Prompt regression testing prevents quality degradation when prompts, models, or pipeline configurations change. By maintaining a curated dataset of representative inputs with expected outputs or quality criteria, teams can automatically detect regressions before they reach production — the same principle as unit and integration testing in software engineering, applied to LLM behavior.
| Test Type | Assertion Method | Coverage | Maintenance |
|---|---|---|---|
| Exact match | String equality | Narrow (brittle) | Low |
| Substring check | Contains expected text | Moderate | Low |
| Schema validation | JSON/structure check | Good for structured output | Low |
| LLM-as-judge | LLM scores output | Broad | |
| Human eval baseline | Human approval rate | Broadest | High |
Regression test datasets should evolve alongside the application. When a production failure occurs — the model mishandles a user input in an unexpected way — the triggering example should be added to the regression suite immediately after the fix is deployed. This "fail once, test always" discipline builds a regression dataset that is directly grounded in real failure modes rather than hypothetical test scenarios. Over 6–12 months, this practice produces a highly representative test suite that catches the majority of practically relevant regressions.
CI/CD integration for prompt regression testing runs the full test suite on every pull request that modifies prompts, model configurations, or retrieval pipeline parameters. Failing tests block the merge until the regression is investigated and either fixed or explicitly acknowledged with a test expectation update. Tracking pass rate trends over time surfaces slow degradation patterns — where no single change causes a test failure but a series of small changes gradually shifts behavior — which are otherwise invisible until they accumulate into a user-visible quality problem.
Test case diversity is more important than test case volume for prompt regression suites. One hundred tests that all exercise the same input pattern provide little protection against regressions on different query types. A smaller but diverse set of 30–50 tests spanning different query lengths, complexity levels, domain topics, edge cases, and known past failure modes provides better regression coverage. A coverage analysis that maps each test to the behavioral dimension it exercises helps identify gaps in the test suite before those gaps become production failures.

_Entries provided_:
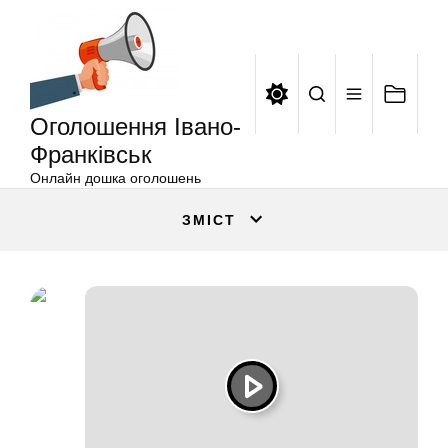
Оголошення
Перейти
Івано-
до
Франківськ
вмісту
Оголошення Івано-
Франківськ
Онлайн дошка оголошень
ЗМІСТ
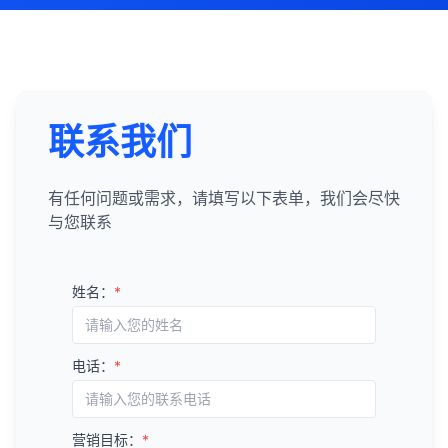
联系我们
有任何问题或需求，请填写以下表单，我们会尽快
与您联系
姓名：
*
电话：
*
营销目标：
*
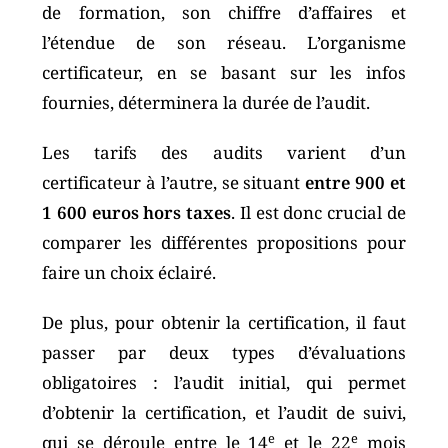
de formation, son chiffre d’affaires et
l’étendue de son réseau. L’organisme
certificateur, en se basant sur les infos
fournies, déterminera la durée de l’audit.
Les tarifs des audits varient d’un
certificateur à l’autre, se situant
entre 900 et
1 600 euros hors taxes
. Il est donc crucial de
comparer les différentes propositions pour
faire un choix éclairé.
De plus, pour obtenir la certification, il faut
passer par deux types d’évaluations
obligatoires : l’audit initial, qui permet
d’obtenir la certification, et l’audit de suivi,
e
e
qui se déroule entre le 14
et le 22
mois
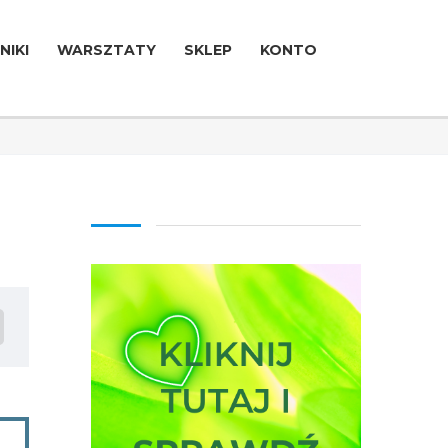
NIKI
WARSZTATY
SKLEP
KONTO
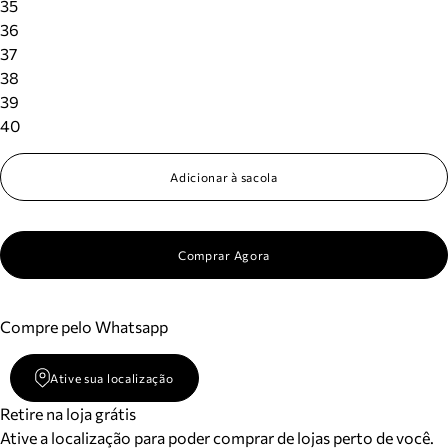
35
36
37
38
39
40
Adicionar à sacola
Comprar Agora
Compre pelo Whatsapp
Ative sua localização
Retire na loja grátis
Ative a localização para poder comprar de lojas perto de você.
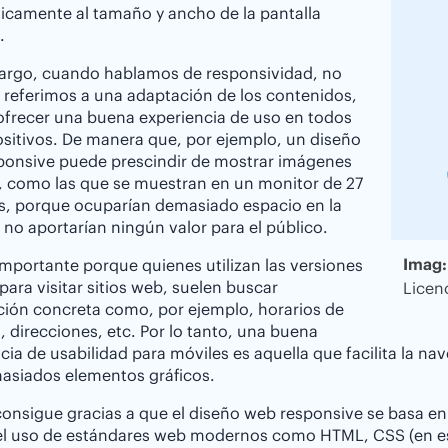
icamente al tamaño y ancho de la pantalla
.
argo, cuando hablamos de responsividad, no
 referimos a una adaptación de los contenidos,
ofrecer una buena experiencia de uso en todos
ositivos. De manera que, por ejemplo, un diseño
ponsive puede prescindir de mostrar imágenes
, como las que se muestran en un monitor de 27
s, porque ocuparían demasiado espacio en la
 no aportarían ningún valor para el público.
Imag:
importante porque quienes utilizan las versiones
para visitar sitios web, suelen buscar
Licen
ión concreta como, por ejemplo, horarios de
, direcciones, etc. Por lo tanto, una buena
cia de usabilidad para móviles es aquella que facilita la na
asiados elementos gráficos.
consigue gracias a que el diseño web responsive se basa en
 el uso de estándares web modernos como HTML, CSS (en es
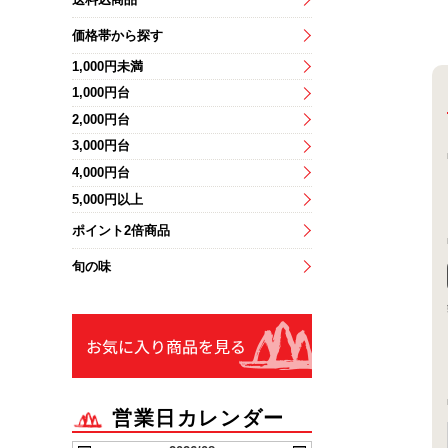
価格帯から探す
1,000円未満
1,000円台
2,000円台
3,000円台
4,000円台
5,000円以上
ポイント2倍商品
旬の味
お気に入りリストを見る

_Things to do_:
1/ Reproduce word for word the part of the passage on prompt regression testing from "Test case diversity" up to and including "become production failures.".
2/ Answer these questions from the passage on prompt regression testing:
(a) After a production failure, what should be added to the regression suite, and when?
(b) How many tests does the passage give for the smaller but diverse set?
(c) What do failing tests do in CI/CD integration?
The records come from a separate source.

_Task-by-task results_:
1/
Test case diversity is more important than test case volume for prompt regression suites. One hundred tests that all exercise the same input pattern provide little protection against regressions on different query types. A smaller but diverse set of 30–50 tests spanning different query lengths, complexity levels, domain topics, edge cases, and known past failure modes provides better regression coverage. A coverage analysis that maps each test to the behavioral dimension it exercises helps identify gaps in the test suite before those gaps become production failures.

2/
(a) The triggering example should be added immediately after the fix is deployed.
(b) 30–50 tests.
(c) They block the merge until the regression is investigated and either fixed or explicitly acknowledged with a test expectation update.